[TASK GOAL]
Can you output the lines of the listing below as a numbered list, with blank lines skipped and the pictures left out?

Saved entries

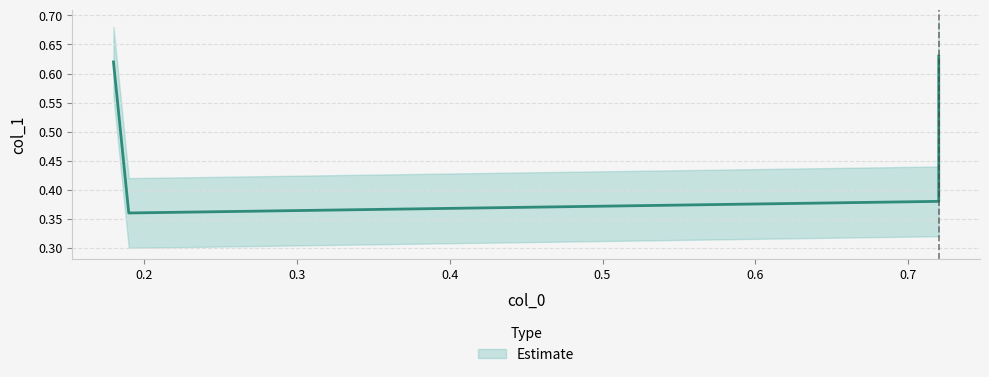

What is the difference between the values at 0.19 and 0.18?

0.3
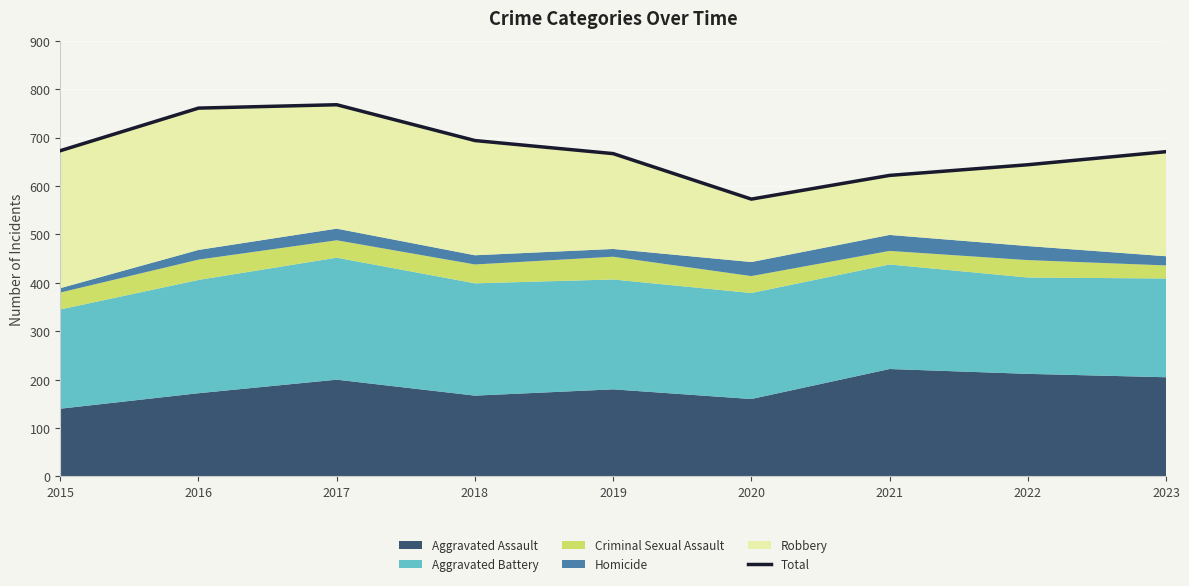

List the labels in order of value, largest first.

2017, 2016, 2018, 2015, 2023, 2019, 2022, 2021, 2020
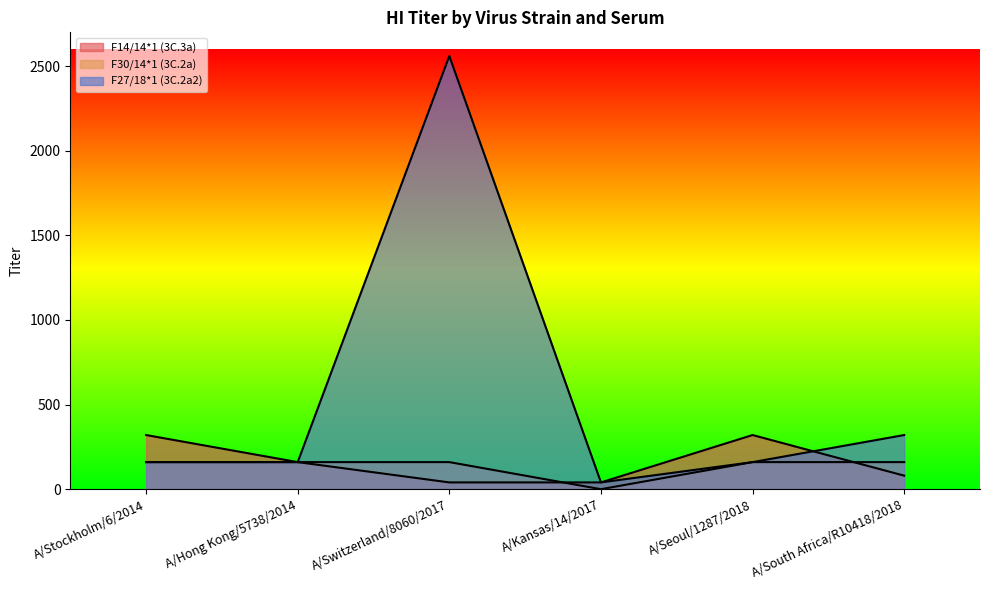

Between A/Kansas/14/2017 and A/Seoul/1287/2018, which series saw the biggest shift?

F14/14*1 (3C.3a)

[EXERCISE RESPONSE]
1. What is the difference between the values at 0.19 and 0.18?
2. 0.3
3. List the labels in order of value, largest first.
4. 2017, 2016, 2018, 2015, 2023, 2019, 2022, 2021, 2020
5. Between A/Kansas/14/2017 and A/Seoul/1287/2018, which series saw the biggest shift?
6. F14/14*1 (3C.3a)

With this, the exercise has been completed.